## DOCUMENT EXCERPT
** BEGIN **
We cannot predict the long-term impact of our recent cost reduction measures.
We recently implemented measures in an effort to reduce costs. These main measures included reductions in our workforce and the elimination of certain under-utilized facilities, including our sales and support offices in Raleigh, North Carolina, Boston, Massachusetts and Sunnyvale, California. We reduced the number of our full-time employees from 549 on April 7, 2001 to 426 on March 6, 2002. We cannot predict with any certainty the long-term impact of our workforce reductions and any reductions we are compelled to make in the future. Reductions in our workforce could negatively impact our financial condition and results of operations, as well as make it difficult to motivate and retain remaining employees, which would affect our ability to deliver our products in a timely fashion and otherwise negatively affect our business. We also cannot assure you that these measures will be successful in achieving the expected benefits within the expected time frames or that the workforce reductions will not impair our abilities to achieve our current or future business objectives.
We are exposed to general economic conditions.
** END **
## Rows from a dataset
** BEGIN **
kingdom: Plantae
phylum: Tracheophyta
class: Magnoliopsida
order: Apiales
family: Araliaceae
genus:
** END **
## REQUIRED ACTIONS
1) According to the risk-factor text, how many full-time employees were there on March 6, 2002?
2) Proceed with the risk-factor text from the point where it stops.
The rows are not required for what comes next.

## OUTPUTS BY TASK
1) 426

2)
Our business depends on general economic and business conditions. Continued softness in the information technology market in both the United States and in Europe and consumers’ uncertainty about the global economic condition could result in reduced demand for our products and services. As a result of the weakened global economy, consumers are postponing or reducing expenditures, causing our revenue, our operating results, and our financial condition to decline. The downturn also has led to restructuring actions. Further delays or reductions in information technology spending could have a material adverse effect on demand for our products and services, and thus, our operating results.
Our business could be affected adversely as a result of a weakening demand in the technology market.
Our profitability depends upon the demand for information storage hardware, software and services as a whole. A decreasing demand for information-storage systems, software and services because of a weakening economy or otherwise, could result in decreased earnings.
A significant portion of our sales occur in the last month of a given quarter and we operate without a significant backlog of orders. Consequently, our results of operations for that quarter may not meet our expectations.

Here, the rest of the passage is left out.